Mike Mason, Alnylam's vice president of finance, noted during the call that “approximately two-thirds” of the company's 2012 R&D budget is allocated to ALN-TTR02 and ALN-APC, with most of the remaining one-third earmarked for the anemia, hemoglobinopathies, and hypercholesterolemia efforts.
Leading Alnylam's pipeline is ALN-TTR02, which was recently cleared for phase I testing by UK regulators. In that trial, 32 healthy volunteers will receive single, escalating doses of the drug as the company evaluates its safety and tolerability.
Secondary objectives of the study include pharmacokinetic characterization, and the preliminary determination of pharmacodynamics and clinical activity, Alnylam CMO Akshay Vaishnaw said during the call.
Alnylam expects to begin the phase I trial in the second half of the year, with data available in the third quarter.
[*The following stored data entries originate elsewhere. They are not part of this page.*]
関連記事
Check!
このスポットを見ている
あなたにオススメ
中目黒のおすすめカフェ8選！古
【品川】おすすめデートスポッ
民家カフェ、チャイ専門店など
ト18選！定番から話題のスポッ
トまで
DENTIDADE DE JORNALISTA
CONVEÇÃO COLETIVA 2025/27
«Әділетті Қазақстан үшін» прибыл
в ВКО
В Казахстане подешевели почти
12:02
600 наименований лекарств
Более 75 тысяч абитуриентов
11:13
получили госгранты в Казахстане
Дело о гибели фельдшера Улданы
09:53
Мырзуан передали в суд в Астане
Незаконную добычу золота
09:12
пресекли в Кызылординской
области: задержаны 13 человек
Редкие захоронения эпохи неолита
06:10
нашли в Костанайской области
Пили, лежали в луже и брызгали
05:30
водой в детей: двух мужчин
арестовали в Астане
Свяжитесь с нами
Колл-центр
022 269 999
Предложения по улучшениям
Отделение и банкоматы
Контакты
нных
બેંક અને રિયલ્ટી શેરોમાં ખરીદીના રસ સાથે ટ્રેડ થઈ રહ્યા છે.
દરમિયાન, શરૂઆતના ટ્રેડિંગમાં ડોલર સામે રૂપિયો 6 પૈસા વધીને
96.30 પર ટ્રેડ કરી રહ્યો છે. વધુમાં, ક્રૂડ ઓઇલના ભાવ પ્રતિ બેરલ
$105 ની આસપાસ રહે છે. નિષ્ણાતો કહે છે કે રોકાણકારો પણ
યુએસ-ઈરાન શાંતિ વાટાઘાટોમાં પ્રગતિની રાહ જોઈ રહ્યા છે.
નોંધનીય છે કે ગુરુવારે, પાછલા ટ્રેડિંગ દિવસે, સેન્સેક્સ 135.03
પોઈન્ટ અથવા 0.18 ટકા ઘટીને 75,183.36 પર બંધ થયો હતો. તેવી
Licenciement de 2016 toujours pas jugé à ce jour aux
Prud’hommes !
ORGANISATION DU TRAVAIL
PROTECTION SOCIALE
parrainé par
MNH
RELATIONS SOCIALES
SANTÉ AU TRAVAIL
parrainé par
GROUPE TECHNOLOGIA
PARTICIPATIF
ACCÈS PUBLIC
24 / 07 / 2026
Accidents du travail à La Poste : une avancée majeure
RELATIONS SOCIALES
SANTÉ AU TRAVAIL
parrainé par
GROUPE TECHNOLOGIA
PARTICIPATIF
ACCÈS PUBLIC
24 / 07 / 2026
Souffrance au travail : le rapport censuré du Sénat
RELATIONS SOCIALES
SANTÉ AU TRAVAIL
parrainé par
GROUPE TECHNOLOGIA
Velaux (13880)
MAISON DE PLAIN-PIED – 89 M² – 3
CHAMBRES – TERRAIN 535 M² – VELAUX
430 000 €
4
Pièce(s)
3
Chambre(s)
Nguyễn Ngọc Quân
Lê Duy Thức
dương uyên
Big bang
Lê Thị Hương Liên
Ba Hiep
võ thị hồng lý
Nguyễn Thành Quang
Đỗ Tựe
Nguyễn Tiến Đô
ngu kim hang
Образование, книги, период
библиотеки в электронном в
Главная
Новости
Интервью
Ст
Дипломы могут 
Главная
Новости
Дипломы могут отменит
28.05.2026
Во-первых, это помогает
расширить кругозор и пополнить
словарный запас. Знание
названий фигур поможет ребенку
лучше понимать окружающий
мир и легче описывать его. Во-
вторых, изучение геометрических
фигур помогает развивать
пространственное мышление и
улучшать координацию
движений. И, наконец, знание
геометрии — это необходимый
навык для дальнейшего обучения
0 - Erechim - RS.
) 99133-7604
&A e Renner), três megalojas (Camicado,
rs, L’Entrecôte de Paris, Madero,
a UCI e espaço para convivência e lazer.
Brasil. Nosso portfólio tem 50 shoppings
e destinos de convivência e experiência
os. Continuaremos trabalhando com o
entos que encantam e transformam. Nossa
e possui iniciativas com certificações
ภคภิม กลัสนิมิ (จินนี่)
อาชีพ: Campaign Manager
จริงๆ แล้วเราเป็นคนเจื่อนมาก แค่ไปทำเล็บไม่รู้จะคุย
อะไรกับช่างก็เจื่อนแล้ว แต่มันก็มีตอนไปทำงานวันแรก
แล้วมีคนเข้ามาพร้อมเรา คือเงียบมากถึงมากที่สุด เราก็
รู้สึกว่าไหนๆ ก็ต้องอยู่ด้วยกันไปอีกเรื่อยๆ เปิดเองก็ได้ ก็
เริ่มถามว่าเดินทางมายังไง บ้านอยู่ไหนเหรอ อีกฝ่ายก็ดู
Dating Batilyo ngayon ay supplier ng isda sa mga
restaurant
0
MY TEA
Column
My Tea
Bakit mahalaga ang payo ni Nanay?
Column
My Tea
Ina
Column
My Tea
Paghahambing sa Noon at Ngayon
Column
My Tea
Assuming a positive outcome, a pivotal trial of ALN-TTR02 is slated for 2013. Meantime, Alnylam continues to advance a subcutaneously administered version of the drug called ALN-TTRsc, which is formulated as a GalNAc conjugate and expected to enter human trials in the first half of 2013, he said.
ALN-APC, meanwhile, is on track to enter phase I testing in the first half of 2013, with data expected in the second half of that year, according to Vaishnaw.
The other 5x15 programs are on hold pending partnership deals.
As for Alnylam's other drug candidates, its respiratory syncytial virus treatment ALN-RSV01 is nearing the end of a phase IIb trial, with data to be reported mid-year; an investigational new drug application for the Huntington's disease treatment ALN-HTT, which is partnered with Medtronic, is expected in the second half of 2012; and the phase I liver cancer drug ALN-VSP remains on the back burner until it is partnered.
Maraganore said that Alnylam expects to “do partnerships” during 2012, but fell short of making any solid promises, stating that “it would be premature to say when [a deal will be struck] and what phase we're at” in ongoing negotiations.
His caution follows missed partnership projections by Alnylam in recent years, including its so-called RNAi 2010 plan unveiled in 2008, which had required the company to secure at least three new alliances by 2010 (GSN 3/4/2010).
Despite its sharper focus on its lead programs, Maraganore said during the call that the company maintains its drug-discovery engine, with work in indications such as alpha 1-antitrypsin deficiency and acute intermittent porphyria.
He noted that Alnylam has certain goals for advancing new programs into formal in-house development, but declined to offer any specific details as it keeps its eye on near-term objectives with ALN-TTR02 and ALN-APC.
For the three-month period ended Dec. 31, Alnylam's net loss climbed to $14.3 million, or $0.33 per share, from a year-ago loss of $6.9 million, or $0.16 per share.
Revenues in the period fell slightly, to $20.5 million from $21.2 million in the same period a year earlier.
R&D costs in the quarter dipped to $23.4 million from $26.1 million, in part reflecting the termination of Alnylam's single-stranded RNAi collaboration with Isis Pharmaceuticals and the costs associated with a September 2010 restructuring.
General and administrative expenses climbed to $10.7 million from $7.5 million in the fourth quarter of 2010, a rise primarily due to the costs associated with ongoing litigation with Tekmira Pharmaceuticals (GSN 1/19/2012) and the University of Utah (GSN 12/8/2011).